The FBI first interviewed Papadopoulos in late January, before Mueller was appointed special counsel. Papadopoulos made multiple false statements during that meeting, claiming for example that his conversation with the Professor about the emails preceded his work for the Trump campaign. He also downplayed his contacts with the female Russian national and claimed they’d taken place before he joined the Trump campaign. After meeting with the FBI again in February, Papadopoulos deleted his Facebook account and got a new cellphone number. Then, on July 27, 2017, Papadopoulos was arrested upon arriving at Dulles International Airport near Washington, D.C.

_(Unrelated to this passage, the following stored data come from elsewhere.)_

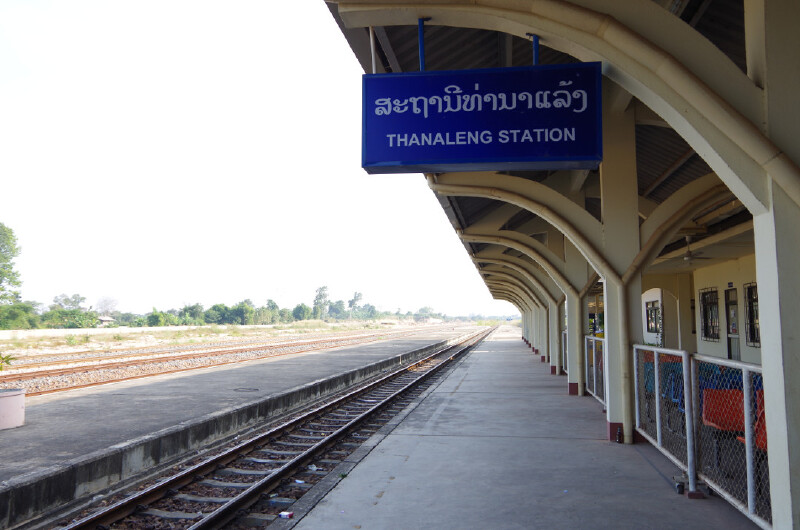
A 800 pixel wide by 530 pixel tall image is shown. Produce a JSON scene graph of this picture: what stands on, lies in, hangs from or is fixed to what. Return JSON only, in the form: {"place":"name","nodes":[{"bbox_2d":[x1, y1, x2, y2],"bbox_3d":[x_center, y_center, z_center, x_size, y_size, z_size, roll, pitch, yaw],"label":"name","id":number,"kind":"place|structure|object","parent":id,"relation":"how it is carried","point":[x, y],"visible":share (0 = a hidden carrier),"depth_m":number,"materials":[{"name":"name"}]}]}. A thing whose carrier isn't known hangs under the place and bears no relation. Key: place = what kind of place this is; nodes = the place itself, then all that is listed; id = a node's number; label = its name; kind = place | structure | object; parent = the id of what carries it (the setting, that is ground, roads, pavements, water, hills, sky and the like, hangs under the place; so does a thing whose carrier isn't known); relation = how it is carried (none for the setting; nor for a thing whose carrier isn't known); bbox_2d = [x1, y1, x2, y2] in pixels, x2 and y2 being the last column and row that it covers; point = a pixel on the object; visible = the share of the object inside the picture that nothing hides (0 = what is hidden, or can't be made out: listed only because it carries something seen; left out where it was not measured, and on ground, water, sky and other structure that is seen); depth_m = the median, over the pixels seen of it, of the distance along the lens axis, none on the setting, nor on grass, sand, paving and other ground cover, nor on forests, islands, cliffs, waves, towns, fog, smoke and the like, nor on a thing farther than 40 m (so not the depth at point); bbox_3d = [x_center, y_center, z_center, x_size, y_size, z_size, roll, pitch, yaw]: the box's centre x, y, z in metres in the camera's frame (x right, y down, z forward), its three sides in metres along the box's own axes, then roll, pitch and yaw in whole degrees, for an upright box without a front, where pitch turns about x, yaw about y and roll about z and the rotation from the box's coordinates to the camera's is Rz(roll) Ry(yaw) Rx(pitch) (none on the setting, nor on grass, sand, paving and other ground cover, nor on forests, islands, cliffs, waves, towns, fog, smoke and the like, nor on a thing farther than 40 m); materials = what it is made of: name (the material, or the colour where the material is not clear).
{"place":"outdoors","nodes":[
{"label":"outdoors","id":0,"kind":"place"},
{"bbox_2d":[97,315,114,326],"label":"house","id":1,"kind":"structure","parent":0,"point":[105,319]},
{"bbox_2d":[0,325,214,338],"label":"low wall","id":2,"kind":"structure","parent":0,"point":[74,329],"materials":[{"name":"white concrete"}]},
{"bbox_2d":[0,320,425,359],"label":"grass field","id":3,"kind":"structure","parent":0,"point":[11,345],"materials":[{"name":"beige plant"}]},
{"bbox_2d":[0,302,38,329],"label":"shrub","id":4,"kind":"object","parent":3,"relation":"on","point":[14,315],"visible":0.86,"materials":[{"name":"green plant"}]},
{"bbox_2d":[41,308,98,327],"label":"shrub","id":5,"kind":"object","parent":3,"relation":"on","point":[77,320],"visible":0.82,"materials":[{"name":"green plant"}]},
{"bbox_2d":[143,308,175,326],"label":"shrub","id":6,"kind":"object","parent":3,"relation":"on","point":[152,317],"visible":0.86,"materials":[{"name":"green plant"}]},
{"bbox_2d":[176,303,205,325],"label":"tree","id":7,"kind":"object","parent":3,"relation":"on","point":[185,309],"visible":0.83,"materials":[{"name":"green plant"}]},
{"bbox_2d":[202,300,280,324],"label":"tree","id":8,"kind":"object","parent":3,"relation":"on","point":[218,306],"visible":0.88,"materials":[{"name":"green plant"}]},
{"bbox_2d":[291,303,310,320],"label":"tree","id":9,"kind":"object","parent":3,"relation":"on","point":[298,312],"visible":0.87,"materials":[{"name":"green plant"}]},
{"bbox_2d":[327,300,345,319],"label":"tree","id":10,"kind":"object","parent":3,"relation":"on","point":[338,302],"visible":0.78,"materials":[{"name":"green plant"}]},
{"bbox_2d":[0,327,476,526],"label":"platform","id":11,"kind":"structure","parent":0,"point":[63,413],"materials":[{"name":"grey concrete"}]},
{"bbox_2d":[0,388,25,429],"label":"planter","id":12,"kind":"object","parent":11,"relation":"on","point":[3,399],"visible":0.98,"depth_m":7.85,"materials":[{"name":"white concrete"}]},
{"bbox_2d":[0,353,15,370],"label":"plant","id":13,"kind":"object","parent":12,"relation":"in","point":[0,368],"visible":0.99,"depth_m":8.12,"materials":[{"name":"green plant"}]},
{"bbox_2d":[233,387,259,391],"bbox_3d":[-3.081,2.509,11.962,0.606,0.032,0.596,-1,-5,10],"label":"manhole cover","id":14,"kind":"object","parent":11,"relation":"in","point":[243,388],"visible":0.97,"depth_m":11.93,"materials":[{"name":"grey concrete"}]},
{"bbox_2d":[0,0,517,317],"label":"sky","id":15,"kind":"structure","parent":0,"point":[229,186],"materials":[{"name":"white"}]},
{"bbox_2d":[276,333,769,529],"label":"platform","id":16,"kind":"structure","parent":0,"point":[403,445],"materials":[{"name":"grey concrete"}]},
{"bbox_2d":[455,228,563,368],"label":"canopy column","id":17,"kind":"structure","parent":16,"relation":"on","point":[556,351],"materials":[{"name":"beige paint"}]},
{"bbox_2d":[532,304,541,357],"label":"pillar","id":18,"kind":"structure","parent":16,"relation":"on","point":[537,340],"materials":[{"name":"beige paint"}]},
{"bbox_2d":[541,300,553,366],"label":"pillar","id":19,"kind":"structure","parent":16,"relation":"on","point":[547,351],"depth_m":19.73,"materials":[{"name":"beige paint"}]},
{"bbox_2d":[549,298,561,374],"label":"pillar","id":20,"kind":"structure","parent":16,"relation":"on","point":[556,351],"depth_m":16.18,"materials":[{"name":"beige paint"}]},
{"bbox_2d":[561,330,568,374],"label":"metal fence","id":21,"kind":"object","parent":16,"relation":"on","point":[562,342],"visible":0.24,"depth_m":14.83,"materials":[{"name":"metal"}]},
{"bbox_2d":[565,247,588,393],"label":"pillar","id":22,"kind":"structure","parent":16,"relation":"on","point":[573,382],"depth_m":11.91,"materials":[{"name":"white paint"}]},
{"bbox_2d":[585,336,606,406],"bbox_3d":[3.357,1.723,9.900,0.098,1.106,3.572,-1,-5,10],"label":"metal fence","id":23,"kind":"object","parent":16,"relation":"on","point":[594,343],"visible":0.43,"depth_m":10.38,"materials":[{"name":"metal"}]},
{"bbox_2d":[615,424,623,442],"bbox_3d":[2.528,1.959,6.891,0.093,0.217,0.100,-1,-5,10],"label":"bottle","id":24,"kind":"object","parent":16,"relation":"on","point":[619,436],"visible":0.93,"depth_m":6.86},
{"bbox_2d":[599,102,643,443],"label":"pillar","id":25,"kind":"structure","parent":16,"relation":"on","point":[611,414],"depth_m":7.23,"materials":[{"name":"beige paint"}]},
{"bbox_2d":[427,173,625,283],"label":"drainpipe","id":26,"kind":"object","parent":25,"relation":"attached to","point":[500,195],"visible":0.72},
{"bbox_2d":[614,278,634,441],"bbox_3d":[2.673,1.117,7.165,0.185,1.824,0.204,-1,-5,10],"label":"drainpipe","id":27,"kind":"object","parent":25,"relation":"attached to","point":[625,354],"visible":0.88,"depth_m":7.11,"materials":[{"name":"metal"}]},
{"bbox_2d":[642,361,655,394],"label":"blue chair","id":28,"kind":"object","parent":16,"relation":"on","point":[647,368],"visible":0.3,"depth_m":9.04,"materials":[{"name":"blue plastic"}]},
{"bbox_2d":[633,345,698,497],"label":"fence panel","id":29,"kind":"object","parent":16,"relation":"on","point":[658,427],"visible":0.83,"depth_m":5.73,"materials":[{"name":"metal"}]},
{"bbox_2d":[660,361,684,408],"bbox_3d":[3.932,1.769,8.347,0.490,0.744,0.562,-1,-5,10],"label":"blue chair","id":30,"kind":"object","parent":16,"relation":"on","point":[673,394],"visible":0.37,"depth_m":8.42,"materials":[{"name":"blue plastic"}]},
{"bbox_2d":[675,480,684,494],"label":"caster wheel","id":31,"kind":"object","parent":16,"relation":"on","point":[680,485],"visible":0.94,"depth_m":4.96,"materials":[{"name":"black"}]},
{"bbox_2d":[702,367,739,390],"bbox_3d":[4.228,1.742,7.786,0.493,0.719,0.528,-1,-5,10],"label":"blue chair","id":32,"kind":"object","parent":16,"relation":"on","point":[724,379],"visible":0.31,"depth_m":7.82,"materials":[{"name":"blue plastic"}]},
{"bbox_2d":[701,388,744,431],"bbox_3d":[3.274,1.593,5.902,0.489,0.662,0.557,-1,-5,10],"label":"red chair","id":33,"kind":"object","parent":16,"relation":"on","point":[705,413],"visible":0.58,"depth_m":6.02,"materials":[{"name":"red plastic"}]},
{"bbox_2d":[692,354,769,527],"bbox_3d":[2.403,1.220,4.093,0.097,1.209,2.132,-1,-5,10],"label":"metal fence","id":34,"kind":"object","parent":16,"relation":"on","point":[745,402],"visible":0.73,"depth_m":4.44,"materials":[{"name":"metal"}]},
{"bbox_2d":[737,389,767,450],"bbox_3d":[3.239,1.484,5.076,0.522,0.756,0.610,-1,-5,10],"label":"red chair","id":35,"kind":"object","parent":16,"relation":"on","point":[764,434],"visible":0.26,"depth_m":5.17,"materials":[{"name":"red plastic"}]},
{"bbox_2d":[745,1,799,529],"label":"pillar","id":36,"kind":"structure","parent":16,"relation":"on","point":[794,492],"depth_m":3.15,"materials":[{"name":"white paint"}]},
{"bbox_2d":[323,1,757,304],"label":"platform canopy","id":37,"kind":"object","parent":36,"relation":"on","point":[689,10],"visible":0.34,"depth_m":6.09,"materials":[{"name":"beige paint"}]},
{"bbox_2d":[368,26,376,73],"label":"white pole","id":38,"kind":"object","parent":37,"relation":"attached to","point":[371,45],"visible":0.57,"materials":[{"name":"white metal"}]},
{"bbox_2d":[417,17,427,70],"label":"bracket","id":39,"kind":"object","parent":37,"relation":"attached to","point":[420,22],"visible":0.7,"depth_m":4.35,"materials":[{"name":"blue metal"}]},
{"bbox_2d":[360,64,602,173],"bbox_3d":[0.531,-1.046,4.029,1.654,0.871,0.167,-1,-5,10],"label":"station sign","id":40,"kind":"object","parent":37,"relation":"hanging from","point":[534,153],"visible":0.99,"depth_m":3.92,"materials":[{"name":"blue metal"}]},
{"bbox_2d":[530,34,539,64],"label":"blue pipe","id":41,"kind":"object","parent":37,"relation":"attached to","point":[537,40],"visible":0.55,"depth_m":4.41,"materials":[{"name":"blue metal"}]},
{"bbox_2d":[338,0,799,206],"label":"drainpipe","id":42,"kind":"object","parent":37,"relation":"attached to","point":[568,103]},
{"bbox_2d":[678,235,710,261],"bbox_3d":[5.544,-0.303,11.655,1.169,0.521,1.175,-1,-5,10],"label":"ceiling fan","id":43,"kind":"object","parent":37,"relation":"hanging from","point":[688,258],"visible":0.77,"depth_m":11.54,"materials":[{"name":"metal"}]},
{"bbox_2d":[640,252,756,367],"label":"station building","id":44,"kind":"structure","parent":0,"point":[725,278],"depth_m":15.96,"materials":[{"name":"paint"}]},
{"bbox_2d":[644,299,661,333],"bbox_3d":[8.498,1.706,19.962,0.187,1.339,1.638,-1,-5,10],"label":"window","id":45,"kind":"structure","parent":44,"relation":"in","point":[655,309],"depth_m":20.07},
{"bbox_2d":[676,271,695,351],"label":"pillar","id":46,"kind":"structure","parent":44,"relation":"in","point":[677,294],"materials":[{"name":"beige paint"}]},
{"bbox_2d":[699,287,719,340],"bbox_3d":[8.142,1.248,15.677,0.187,1.534,1.387,-1,-5,10],"label":"window","id":47,"kind":"structure","parent":44,"relation":"in","point":[706,336],"depth_m":15.70,"materials":[{"name":"black metal"}]},
{"bbox_2d":[725,287,740,360],"bbox_3d":[7.547,1.651,13.528,0.169,2.165,0.997,-1,-5,10],"label":"door","id":48,"kind":"structure","parent":44,"relation":"in","point":[735,311],"depth_m":13.64,"materials":[{"name":"glass"}]},
{"bbox_2d":[744,282,759,345],"bbox_3d":[7.526,0.999,12.574,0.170,1.492,1.224,-1,-5,10],"label":"window","id":49,"kind":"structure","parent":44,"relation":"in","point":[756,340],"depth_m":12.86,"materials":[{"name":"glass"}]},
{"label":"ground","id":50,"kind":"structure","parent":0},
{"bbox_2d":[0,222,22,302],"label":"tree","id":51,"kind":"object","parent":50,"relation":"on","point":[11,232],"visible":1,"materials":[{"name":"green plant"}]},
{"bbox_2d":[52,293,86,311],"label":"tree","id":52,"kind":"object","parent":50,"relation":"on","point":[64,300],"visible":0.64,"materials":[{"name":"green plant"}]},
{"bbox_2d":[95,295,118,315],"label":"tree","id":53,"kind":"object","parent":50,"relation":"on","point":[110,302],"visible":0.84,"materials":[{"name":"plant"}]},
{"bbox_2d":[0,324,463,398],"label":"railway track","id":54,"kind":"structure","parent":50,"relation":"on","point":[41,374],"depth_m":23.93,"materials":[{"name":"brown metal"}]},
{"bbox_2d":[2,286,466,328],"label":"tree line","id":55,"kind":"object","parent":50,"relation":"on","point":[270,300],"visible":0.65,"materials":[{"name":"green plant"}]},
{"bbox_2d":[48,328,500,529],"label":"railway track","id":56,"kind":"structure","parent":50,"relation":"on","point":[122,513],"depth_m":7.87,"materials":[{"name":"metal"}]},
{"bbox_2d":[279,510,293,518],"bbox_3d":[-0.975,2.146,5.138,0.125,0.041,0.109,-4,-6,34],"label":"litter","id":57,"kind":"object","parent":56,"relation":"on","point":[285,513],"visible":0.93,"depth_m":5.11,"materials":[{"name":"white"}]},
{"bbox_2d":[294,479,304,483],"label":"litter","id":58,"kind":"object","parent":56,"relation":"on","point":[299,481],"visible":0.7,"depth_m":6.93,"materials":[{"name":"white"}]},
{"bbox_2d":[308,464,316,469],"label":"litter","id":59,"kind":"object","parent":56,"relation":"on","point":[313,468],"visible":0.66,"depth_m":7.36,"materials":[{"name":"white"}]},
{"bbox_2d":[312,285,329,318],"label":"tree","id":60,"kind":"object","parent":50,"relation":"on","point":[317,297],"visible":0.9,"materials":[{"name":"green plant"}]},
{"bbox_2d":[347,291,363,318],"label":"tree","id":61,"kind":"object","parent":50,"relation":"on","point":[354,300],"visible":0.89,"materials":[{"name":"green plant"}]},
{"bbox_2d":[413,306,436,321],"label":"tree","id":62,"kind":"object","parent":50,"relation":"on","point":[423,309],"visible":0.8,"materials":[{"name":"green plant"}]}
]}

Although Papadopoulos could face up to five years in prison for the crimes to which he has pleaded guilty, the prosecution agreed to seek far less than that—zero to six months—as part of the deal, though a judge will make the final decision.

As with many Trump campaign workers, Papadopoulos brought scant experience to the table. He was unusually young for his role, having only graduated in 2009, and had few foreign-policy credentials: He listed participation in a Model UN as one on his resume. He had previously worked for Ben Carson’s GOP presidential campaign.

Beyond the revelation that Russia claimed to have hacked emails as early as April 2016, it’s hard to know how significant the Papadopoulos case is. While the indictment against Paul Manafort unsealed on Monday hinges on alleged personal financial crimes committed outside the auspices of the Trump campaign, the Papadopoulos plea actually strikes at the most politically charged element of Mueller’s investigation: the question of whether the Trump campaign colluded with Russia. At the very least, it suggests that Trump and his aides, who have repeatedly insisted there was no evidence of collusion, were misleading in the statements they made about campaign contacts with Russia.

Yet Papadopoulos is hardly a big fish. The Post report shows that Trump campaign officials eyed his contacts with Russia with discomfort and skepticism, and aides with more obvious potential channels to the Kremlin—in particular Manafort—waved them off. It’s also difficult to tell how seriously to take the Russians with whom he was in contact: The Russian female was apparently lying about her blood ties to Putin, while it’s unclear what the Professor’s links were, or whether the supposed Ministry of Foreign Affairs source really was one.

Papadopoulos’s plea is notable because it represents a guilty plea by a Trump campaign official related to ties with Russia. The fact that he was arrested in July, but that Mueller managed to keep his case against him secret until Monday morning, is a reminder of how tight-lipped the special counsel’s team has proven, and that Mueller may know things that have not yet been publicly reported or disclosed. The plea deal indicates that Papadopoulos is now cooperating with the probe. And although the documents disclosed Monday contain only limited details, it may ultimately prove significant if he proves willing and able to give Mueller’s team new information about the Trump campaign’s Russian ties or testify against his former colleagues.